AUFGABENSTELLUNG:
Formatiere die folgenden Einträge als JSON-Liste von Strings. Jede Zeile wird ein eigener String, und Leerzeilen entfallen.

(Gespeicherte Einträge)
-=-=-=-=-

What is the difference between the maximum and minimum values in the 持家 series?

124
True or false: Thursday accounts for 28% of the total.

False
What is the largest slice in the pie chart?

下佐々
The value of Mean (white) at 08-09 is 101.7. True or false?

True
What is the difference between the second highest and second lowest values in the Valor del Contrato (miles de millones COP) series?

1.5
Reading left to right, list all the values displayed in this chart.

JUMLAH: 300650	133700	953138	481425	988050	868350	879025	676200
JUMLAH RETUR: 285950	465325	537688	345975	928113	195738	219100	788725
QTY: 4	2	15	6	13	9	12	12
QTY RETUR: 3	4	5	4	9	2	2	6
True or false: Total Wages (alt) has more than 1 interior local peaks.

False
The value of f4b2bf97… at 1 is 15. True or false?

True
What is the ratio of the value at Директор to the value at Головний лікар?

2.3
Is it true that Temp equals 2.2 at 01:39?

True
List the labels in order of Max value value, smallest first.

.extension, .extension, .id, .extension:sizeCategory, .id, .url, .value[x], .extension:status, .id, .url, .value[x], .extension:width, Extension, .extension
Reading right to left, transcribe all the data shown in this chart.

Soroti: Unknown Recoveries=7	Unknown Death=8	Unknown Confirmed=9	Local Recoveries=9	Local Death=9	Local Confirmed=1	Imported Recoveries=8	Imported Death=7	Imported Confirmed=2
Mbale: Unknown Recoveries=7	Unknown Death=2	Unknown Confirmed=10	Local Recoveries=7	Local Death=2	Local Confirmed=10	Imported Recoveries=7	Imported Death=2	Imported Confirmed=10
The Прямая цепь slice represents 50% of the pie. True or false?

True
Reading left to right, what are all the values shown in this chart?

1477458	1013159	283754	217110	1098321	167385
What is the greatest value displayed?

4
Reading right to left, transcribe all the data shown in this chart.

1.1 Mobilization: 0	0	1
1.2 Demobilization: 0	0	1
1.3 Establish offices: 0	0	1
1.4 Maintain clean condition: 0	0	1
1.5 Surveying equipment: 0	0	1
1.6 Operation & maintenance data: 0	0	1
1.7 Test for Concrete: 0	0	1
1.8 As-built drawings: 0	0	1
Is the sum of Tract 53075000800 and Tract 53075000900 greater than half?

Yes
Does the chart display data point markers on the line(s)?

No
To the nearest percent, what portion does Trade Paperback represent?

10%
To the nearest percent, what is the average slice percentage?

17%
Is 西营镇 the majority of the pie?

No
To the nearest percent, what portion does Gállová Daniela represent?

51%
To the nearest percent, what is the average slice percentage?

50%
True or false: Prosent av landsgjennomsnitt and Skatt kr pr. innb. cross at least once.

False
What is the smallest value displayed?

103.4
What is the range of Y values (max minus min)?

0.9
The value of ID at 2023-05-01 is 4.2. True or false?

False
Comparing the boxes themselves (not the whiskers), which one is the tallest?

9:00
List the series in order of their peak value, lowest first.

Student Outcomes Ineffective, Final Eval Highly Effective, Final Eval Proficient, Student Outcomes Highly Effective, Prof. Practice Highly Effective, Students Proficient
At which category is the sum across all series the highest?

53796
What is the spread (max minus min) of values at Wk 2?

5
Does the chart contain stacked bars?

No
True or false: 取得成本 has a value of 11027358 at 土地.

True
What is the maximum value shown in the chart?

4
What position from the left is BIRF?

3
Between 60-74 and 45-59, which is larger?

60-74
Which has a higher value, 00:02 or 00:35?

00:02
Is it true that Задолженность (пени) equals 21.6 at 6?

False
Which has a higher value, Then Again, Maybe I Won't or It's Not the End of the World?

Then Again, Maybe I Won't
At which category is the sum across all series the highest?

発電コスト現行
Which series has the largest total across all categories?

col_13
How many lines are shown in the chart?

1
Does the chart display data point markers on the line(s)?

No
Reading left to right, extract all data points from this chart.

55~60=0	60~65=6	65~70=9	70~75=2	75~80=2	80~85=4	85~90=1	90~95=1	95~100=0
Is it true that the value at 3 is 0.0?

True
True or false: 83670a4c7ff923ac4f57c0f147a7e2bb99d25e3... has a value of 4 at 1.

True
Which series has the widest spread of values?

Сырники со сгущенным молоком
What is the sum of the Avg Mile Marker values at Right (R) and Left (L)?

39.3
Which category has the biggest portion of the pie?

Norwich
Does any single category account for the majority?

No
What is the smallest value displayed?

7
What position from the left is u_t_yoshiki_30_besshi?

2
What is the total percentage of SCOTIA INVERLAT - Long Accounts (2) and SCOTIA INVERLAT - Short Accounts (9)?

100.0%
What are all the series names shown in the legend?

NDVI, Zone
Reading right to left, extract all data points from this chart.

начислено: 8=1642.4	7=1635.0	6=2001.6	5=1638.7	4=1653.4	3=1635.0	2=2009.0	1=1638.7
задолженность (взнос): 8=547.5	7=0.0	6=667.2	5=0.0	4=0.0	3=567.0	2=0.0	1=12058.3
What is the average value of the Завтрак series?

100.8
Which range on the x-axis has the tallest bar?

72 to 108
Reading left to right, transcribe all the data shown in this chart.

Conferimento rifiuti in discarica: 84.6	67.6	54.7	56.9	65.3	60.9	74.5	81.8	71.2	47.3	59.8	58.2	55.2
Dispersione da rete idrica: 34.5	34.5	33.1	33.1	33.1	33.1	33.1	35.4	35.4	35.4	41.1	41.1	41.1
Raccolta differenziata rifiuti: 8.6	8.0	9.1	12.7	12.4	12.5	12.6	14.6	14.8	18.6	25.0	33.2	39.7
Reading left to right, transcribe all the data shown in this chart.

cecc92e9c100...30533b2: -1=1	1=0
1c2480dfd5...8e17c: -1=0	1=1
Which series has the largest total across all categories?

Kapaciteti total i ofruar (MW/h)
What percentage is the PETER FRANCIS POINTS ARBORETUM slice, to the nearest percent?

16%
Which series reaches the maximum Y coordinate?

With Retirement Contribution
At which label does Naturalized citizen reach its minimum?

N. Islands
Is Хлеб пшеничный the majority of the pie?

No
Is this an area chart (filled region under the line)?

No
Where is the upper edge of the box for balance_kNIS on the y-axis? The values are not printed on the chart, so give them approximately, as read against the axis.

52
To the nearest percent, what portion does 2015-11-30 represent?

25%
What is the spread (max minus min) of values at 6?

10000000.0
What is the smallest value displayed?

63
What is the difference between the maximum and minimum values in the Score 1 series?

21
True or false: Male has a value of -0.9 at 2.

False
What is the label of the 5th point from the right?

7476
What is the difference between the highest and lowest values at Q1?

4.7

-=-=-=-=-

ERGEBNIS DER ÜBUNG:
[
  "What is the difference between the maximum and minimum values in the 持家 series?",
  "124",
  "True or false: Thursday accounts for 28% of the total.",
  "False",
  "What is the largest slice in the pie chart?",
  "下佐々",
  "The value of Mean (white) at 08-09 is 101.7. True or false?",
  "True",
  "What is the difference between the second highest and second lowest values in the Valor del Contrato (miles de millones COP) series?",
  "1.5",
  "Reading left to right, list all the values displayed in this chart.",
  "JUMLAH: 300650\t133700\t953138\t481425\t988050\t868350\t879025\t676200",
  "JUMLAH RETUR: 285950\t465325\t537688\t345975\t928113\t195738\t219100\t788725",
  "QTY: 4\t2\t15\t6\t13\t9\t12\t12",
  "QTY RETUR: 3\t4\t5\t4\t9\t2\t2\t6",
  "True or false: Total Wages (alt) has more than 1 interior local peaks.",
  "False",
  "The value of f4b2bf97… at 1 is 15. True or false?",
  "True",
  "What is the ratio of the value at Директор to the value at Головний лікар?",
  "2.3",
  "Is it true that Temp equals 2.2 at 01:39?",
  "True",
  "List the labels in order of Max value value, smallest first.",
  ".extension, .extension, .id, .extension:sizeCategory, .id, .url, .value[x], .extension:status, .id, .url, .value[x], .extension:width, Extension, .extension",
  "Reading right to left, transcribe all the data shown in this chart.",
  "Soroti: Unknown Recoveries=7\tUnknown Death=8\tUnknown Confirmed=9\tLocal Recoveries=9\tLocal Death=9\tLocal Confirmed=1\tImported Recoveries=8\tImported Death=7\tImported Confirmed=2",
  "Mbale: Unknown Recoveries=7\tUnknown Death=2\tUnknown Confirmed=10\tLocal Recoveries=7\tLocal Death=2\tLocal Confirmed=10\tImported Recoveries=7\tImported Death=2\tImported Confirmed=10",
  "The Прямая цепь slice represents 50% of the pie. True or false?",
  "True",
  "Reading left to right, what are all the values shown in this chart?",
  "1477458\t1013159\t283754\t217110\t1098321\t167385",
  "What is the greatest value displayed?",
  "4",
  "Reading right to left, transcribe all the data shown in this chart.",
  "1.1 Mobilization: 0\t0\t1",
  "1.2 Demobilization: 0\t0\t1",
  "1.3 Establish offices: 0\t0\t1",
  "1.4 Maintain clean condition: 0\t0\t1",
  "1.5 Surveying equipment: 0\t0\t1",
  "1.6 Operation & maintenance data: 0\t0\t1",
  "1.7 Test for Concrete: 0\t0\t1",
  "1.8 As-built drawings: 0\t0\t1",
  "Is the sum of Tract 53075000800 and Tract 53075000900 greater than half?",
  "Yes",
  "Does the chart display data point markers on the line(s)?",
  "No",
  "To the nearest percent, what portion does Trade Paperback represent?",
  "10%",
  "To the nearest percent, what is the average slice percentage?",
  "17%",
  "Is 西营镇 the majority of the pie?",
  "No",
  "To the nearest percent, what portion does Gállová Daniela represent?",
  "51%",
  "To the nearest percent, what is the average slice percentage?",
  "50%",
  "True or false: Prosent av landsgjennomsnitt and Skatt kr pr. innb. cross at least once.",
  "False",
  "What is the smallest value displayed?",
  "103.4",
  "What is the range of Y values (max minus min)?",
  "0.9",
  "The value of ID at 2023-05-01 is 4.2. True or false?",
  "False",
  "Comparing the boxes themselves (not the whiskers), which one is the tallest?",
  "9:00",
  "List the series in order of their peak value, lowest first.",
  "Student Outcomes Ineffective, Final Eval Highly Effective, Final Eval Proficient, Student Outcomes Highly Effective, Prof. Practice Highly Effective, Students Proficient",
  "At which category is the sum across all series the highest?",
  "53796",
  "What is the spread (max minus min) of values at Wk 2?",
  "5",
  "Does the chart contain stacked bars?",
  "No",
  "True or false: 取得成本 has a value of 11027358 at 土地.",
  "True",
  "What is the maximum value shown in the chart?",
  "4",
  "What position from the left is BIRF?",
  "3",
  "Between 60-74 and 45-59, which is larger?",
  "60-74",
  "Which has a higher value, 00:02 or 00:35?",
  "00:02",
  "Is it true that Задолженность (пени) equals 21.6 at 6?",
  "False",
  "Which has a higher value, Then Again, Maybe I Won't or It's Not the End of the World?",
  "Then Again, Maybe I Won't",
  "At which category is the sum across all series the highest?",
  "発電コスト現行",
  "Which series has the largest total across all categories?",
  "col_13",
  "How many lines are shown in the chart?",
  "1",
  "Does the chart display data point markers on the line(s)?",
  "No",
  "Reading left to right, extract all data points from this chart.",
  "55~60=0\t60~65=6\t65~70=9\t70~75=2\t75~80=2\t80~85=4\t85~90=1\t90~95=1\t95~100=0",
  "Is it true that the value at 3 is 0.0?",
  "True",
  "True or false: 83670a4c7ff923ac4f57c0f147a7e2bb99d25e3... has a value of 4 at 1.",
  "True",
  "Which series has the widest spread of values?",
  "Сырники со сгущенным молоком",
  "What is the sum of the Avg Mile Marker values at Right (R) and Left (L)?",
  "39.3",
  "Which category has the biggest portion of the pie?",
  "Norwich",
  "Does any single category account for the majority?",
  "No",
  "What is the smallest value displayed?",
  "7",
  "What position from the left is u_t_yoshiki_30_besshi?",
  "2",
  "What is the total percentage of SCOTIA INVERLAT - Long Accounts (2) and SCOTIA INVERLAT - Short Accounts (9)?",
  "100.0%",
  "What are all the series names shown in the legend?",
  "NDVI, Zone",
  "Reading right to left, extract all data points from this chart.",
  "начислено: 8=1642.4\t7=1635.0\t6=2001.6\t5=1638.7\t4=1653.4\t3=1635.0\t2=2009.0\t1=1638.7",
  "задолженность (взнос): 8=547.5\t7=0.0\t6=667.2\t5=0.0\t4=0.0\t3=567.0\t2=0.0\t1=12058.3",
  "What is the average value of the Завтрак series?",
  "100.8",
  "Which range on the x-axis has the tallest bar?",
  "72 to 108",
  "Reading left to right, transcribe all the data shown in this chart.",
  "Conferimento rifiuti in discarica: 84.6\t67.6\t54.7\t56.9\t65.3\t60.9\t74.5\t81.8\t71.2\t47.3\t59.8\t58.2\t55.2",
  "Dispersione da rete idrica: 34.5\t34.5\t33.1\t33.1\t33.1\t33.1\t33.1\t35.4\t35.4\t35.4\t41.1\t41.1\t41.1",
  "Raccolta differenziata rifiuti: 8.6\t8.0\t9.1\t12.7\t12.4\t12.5\t12.6\t14.6\t14.8\t18.6\t25.0\t33.2\t39.7",
  "Reading left to right, transcribe all the data shown in this chart.",
  "cecc92e9c100...30533b2: -1=1\t1=0",
  "1c2480dfd5...8e17c: -1=0\t1=1",
  "Which series has the largest total across all categories?",
  "Kapaciteti total i ofruar (MW/h)",
  "What percentage is the PETER FRANCIS POINTS ARBORETUM slice, to the nearest percent?",
  "16%",
  "Which series reaches the maximum Y coordinate?",
  "With Retirement Contribution",
  "At which label does Naturalized citizen reach its minimum?",
  "N. Islands",
  "Is Хлеб пшеничный the majority of the pie?",
  "No",
  "Is this an area chart (filled region under the line)?",
  "No",
  "Where is the upper edge of the box for balance_kNIS on the y-axis? The values are not printed on the chart, so give them approximately, as read against the axis.",
  "52",
  "To the nearest percent, what portion does 2015-11-30 represent?",
  "25%",
  "What is the spread (max minus min) of values at 6?",
  "10000000.0",
  "What is the smallest value displayed?",
  "63",
  "What is the difference between the maximum and minimum values in the Score 1 series?",
  "21",
  "True or false: Male has a value of -0.9 at 2.",
  "False",
  "What is the label of the 5th point from the right?",
  "7476",
  "What is the difference between the highest and lowest values at Q1?",
  "4.7"
]